─── Text shown ───

Quantum Film Might Replace CMOS Sensors

An anonymous reader writes "Quantum film could replace conventional CMOS image sensors in digital cameras and are four times more sensitive than photographic film. The film, which uses embedded quantum dots instead of silver grains like photographic film, can image scenes at higher pixel resolutions. While the technology has potential for use in mobile phones, conventional digital cameras would also gain much higher resolution sensors by using quantum film material." The original (note: obnoxious interstitial ad) article at EE Times adds slightly more detail.

Re:Sensitivity is not Resolution

[forkazoo]

Couldn't one lead to the other? Would averaging 4 noisy pixels give you a better light sensitivity than just having the one?

To a certain extent, yes. But, there is a certain minimum overhead for every pixel. The more pixels you cram onto a sensor, the more space on the sensor is dedicated to overhead instead of picking up light. Consequently, there are real limits to how much resolution you would want to have on a sensor.

Re:Sensitivity is not Resolution

[Bigjeff5]

There is a physics problem when your image sensor is too small - photons have size and mass, and there is a point at which you cannot collect enough light to take a good picture.

That's why expensive cameras have larger image sensors - they aren't packing more pixels per square inch, they are actually packing fewer pixels per square inch. A high end 10 mega-pixel will have an image sensor that is 10x bigger than a pocket-sized 10 mega-pixel camera, and it will take phenomenally better pictures.

─── Record set ───

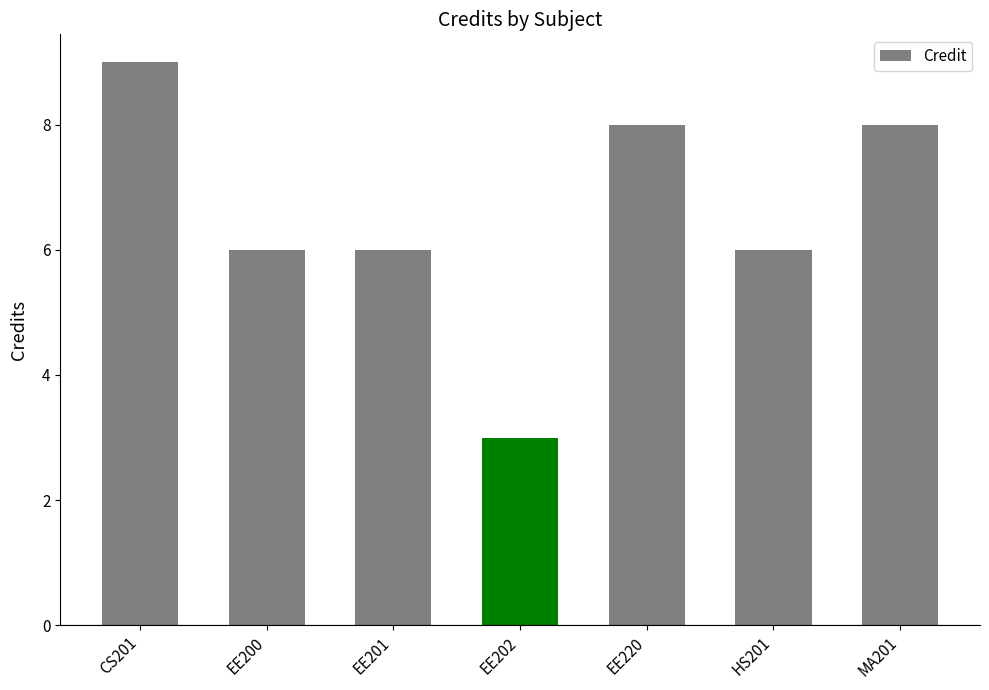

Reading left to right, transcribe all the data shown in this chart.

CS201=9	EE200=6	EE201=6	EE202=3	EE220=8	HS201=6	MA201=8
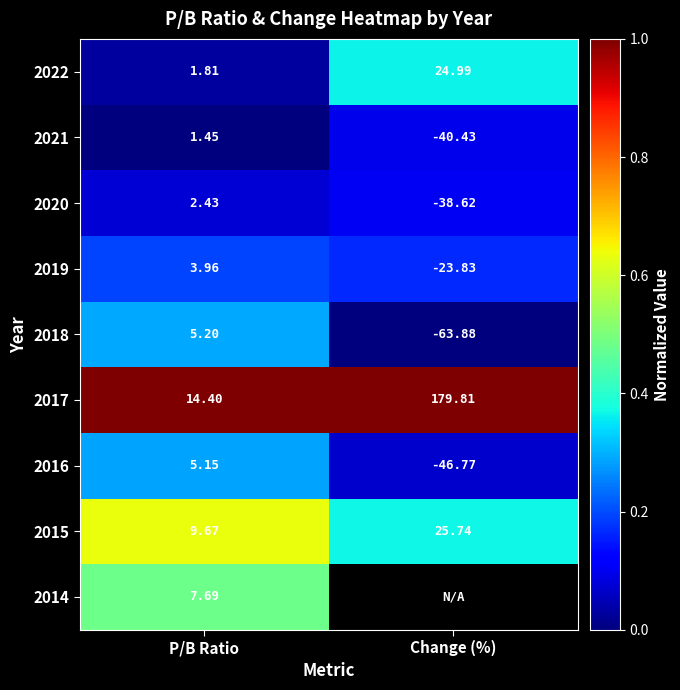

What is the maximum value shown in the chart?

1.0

───

Directive 1: List every sentence in the post signed by Bigjeff5 in the thread on quantum film sensors.
Directive 2: Print the stretch of the thread on quantum film sensors from "Quantum Film Might" through "slightly more detail.".

Final answer 1:
1. There is a physics problem when your image sensor is too small - photons have size and mass, and there is a point at which you cannot collect enough light to take a good picture.
2. That's why expensive cameras have larger image sensors - they aren't packing more pixels per square inch, they are actually packing fewer pixels per square inch.
3. A high end 10 mega-pixel will have an image sensor that is 10x bigger than a pocket-sized 10 mega-pixel camera, and it will take phenomenally better pictures.

Final answer 2:
Quantum Film Might Replace CMOS Sensors

An anonymous reader writes "Quantum film could replace conventional CMOS image sensors in digital cameras and are four times more sensitive than photographic film. The film, which uses embedded quantum dots instead of silver grains like photographic film, can image scenes at higher pixel resolutions. While the technology has potential for use in mobile phones, conventional digital cameras would also gain much higher resolution sensors by using quantum film material." The original (note: obnoxious interstitial ad) article at EE Times adds slightly more detail.